## Data to use
-- -- --
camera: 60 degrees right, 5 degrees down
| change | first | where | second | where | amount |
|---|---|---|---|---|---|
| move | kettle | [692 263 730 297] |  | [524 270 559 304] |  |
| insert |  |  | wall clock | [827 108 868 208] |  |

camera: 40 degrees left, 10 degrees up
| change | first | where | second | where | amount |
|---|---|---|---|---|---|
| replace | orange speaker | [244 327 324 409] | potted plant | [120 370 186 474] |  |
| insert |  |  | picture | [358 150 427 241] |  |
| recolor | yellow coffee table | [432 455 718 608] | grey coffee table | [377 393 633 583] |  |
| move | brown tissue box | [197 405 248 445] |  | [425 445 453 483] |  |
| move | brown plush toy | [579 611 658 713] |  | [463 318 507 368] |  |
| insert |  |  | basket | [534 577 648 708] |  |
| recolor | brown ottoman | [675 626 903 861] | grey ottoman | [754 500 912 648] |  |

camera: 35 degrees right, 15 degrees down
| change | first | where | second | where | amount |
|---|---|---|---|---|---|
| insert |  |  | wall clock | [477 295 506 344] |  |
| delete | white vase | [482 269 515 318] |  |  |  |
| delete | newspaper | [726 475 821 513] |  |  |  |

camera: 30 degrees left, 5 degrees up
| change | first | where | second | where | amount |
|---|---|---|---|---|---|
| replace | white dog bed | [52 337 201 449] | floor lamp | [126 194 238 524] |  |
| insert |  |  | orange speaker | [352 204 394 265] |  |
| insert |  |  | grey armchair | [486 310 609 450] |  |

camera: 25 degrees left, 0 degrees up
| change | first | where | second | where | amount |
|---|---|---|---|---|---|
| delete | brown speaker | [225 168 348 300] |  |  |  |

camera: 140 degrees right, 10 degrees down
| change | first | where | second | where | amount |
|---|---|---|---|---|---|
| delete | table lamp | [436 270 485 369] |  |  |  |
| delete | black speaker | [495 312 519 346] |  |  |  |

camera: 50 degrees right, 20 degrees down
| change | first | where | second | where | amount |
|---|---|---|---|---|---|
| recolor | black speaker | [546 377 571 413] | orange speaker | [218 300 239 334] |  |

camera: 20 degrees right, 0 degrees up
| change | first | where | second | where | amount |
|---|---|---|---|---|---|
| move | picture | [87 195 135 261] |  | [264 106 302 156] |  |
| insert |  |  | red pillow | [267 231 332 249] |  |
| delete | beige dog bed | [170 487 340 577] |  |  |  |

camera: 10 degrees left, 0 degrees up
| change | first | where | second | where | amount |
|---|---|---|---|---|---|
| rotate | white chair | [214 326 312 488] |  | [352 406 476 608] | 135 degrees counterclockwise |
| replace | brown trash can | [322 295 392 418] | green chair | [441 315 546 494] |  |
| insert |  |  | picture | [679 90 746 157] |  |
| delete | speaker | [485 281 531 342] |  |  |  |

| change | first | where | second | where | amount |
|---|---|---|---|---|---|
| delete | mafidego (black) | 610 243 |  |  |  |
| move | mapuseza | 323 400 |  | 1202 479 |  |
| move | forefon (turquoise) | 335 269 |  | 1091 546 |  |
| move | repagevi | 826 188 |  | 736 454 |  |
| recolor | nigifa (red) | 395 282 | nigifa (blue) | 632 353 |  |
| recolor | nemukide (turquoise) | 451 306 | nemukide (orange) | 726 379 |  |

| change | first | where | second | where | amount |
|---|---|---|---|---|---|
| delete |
-- -- --
## Exercise prompt
Print each line of the data exactly as it was written.

## Answer for this exercise
camera: 60 degrees right, 5 degrees down
| change | first | where | second | where | amount |
|---|---|---|---|---|---|
| move | kettle | [692 263 730 297] |  | [524 270 559 304] |  |
| insert |  |  | wall clock | [827 108 868 208] |  |

camera: 40 degrees left, 10 degrees up
| change | first | where | second | where | amount |
|---|---|---|---|---|---|
| replace | orange speaker | [244 327 324 409] | potted plant | [120 370 186 474] |  |
| insert |  |  | picture | [358 150 427 241] |  |
| recolor | yellow coffee table | [432 455 718 608] | grey coffee table | [377 393 633 583] |  |
| move | brown tissue box | [197 405 248 445] |  | [425 445 453 483] |  |
| move | brown plush toy | [579 611 658 713] |  | [463 318 507 368] |  |
| insert |  |  | basket | [534 577 648 708] |  |
| recolor | brown ottoman | [675 626 903 861] | grey ottoman | [754 500 912 648] |  |

camera: 35 degrees right, 15 degrees down
| change | first | where | second | where | amount |
|---|---|---|---|---|---|
| insert |  |  | wall clock | [477 295 506 344] |  |
| delete | white vase | [482 269 515 318] |  |  |  |
| delete | newspaper | [726 475 821 513] |  |  |  |

camera: 30 degrees left, 5 degrees up
| change | first | where | second | where | amount |
|---|---|---|---|---|---|
| replace | white dog bed | [52 337 201 449] | floor lamp | [126 194 238 524] |  |
| insert |  |  | orange speaker | [352 204 394 265] |  |
| insert |  |  | grey armchair | [486 310 609 450] |  |

camera: 25 degrees left, 0 degrees up
| change | first | where | second | where | amount |
|---|---|---|---|---|---|
| delete | brown speaker | [225 168 348 300] |  |  |  |

camera: 140 degrees right, 10 degrees down
| change | first | where | second | where | amount |
|---|---|---|---|---|---|
| delete | table lamp | [436 270 485 369] |  |  |  |
| delete | black speaker | [495 312 519 346] |  |  |  |

camera: 50 degrees right, 20 degrees down
| change | first | where | second | where | amount |
|---|---|---|---|---|---|
| recolor | black speaker | [546 377 571 413] | orange speaker | [218 300 239 334] |  |

camera: 20 degrees right, 0 degrees up
| change | first | where | second | where | amount |
|---|---|---|---|---|---|
| move | picture | [87 195 135 261] |  | [264 106 302 156] |  |
| insert |  |  | red pillow | [267 231 332 249] |  |
| delete | beige dog bed | [170 487 340 577] |  |  |  |

camera: 10 degrees left, 0 degrees up
| change | first | where | second | where | amount |
|---|---|---|---|---|---|
| rotate | white chair | [214 326 312 488] |  | [352 406 476 608] | 135 degrees counterclockwise |
| replace | brown trash can | [322 295 392 418] | green chair | [441 315 546 494] |  |
| insert |  |  | picture | [679 90 746 157] |  |
| delete | speaker | [485 281 531 342] |  |  |  |

| change | first | where | second | where | amount |
|---|---|---|---|---|---|
| delete | mafidego (black) | 610 243 |  |  |  |
| move | mapuseza | 323 400 |  | 1202 479 |  |
| move | forefon (turquoise) | 335 269 |  | 1091 546 |  |
| move | repagevi | 826 188 |  | 736 454 |  |
| recolor | nigifa (red) | 395 282 | nigifa (blue) | 632 353 |  |
| recolor | nemukide (turquoise) | 451 306 | nemukide (orange) | 726 379 |  |

| change | first | where | second | where | amount |
|---|---|---|---|---|---|
| delete |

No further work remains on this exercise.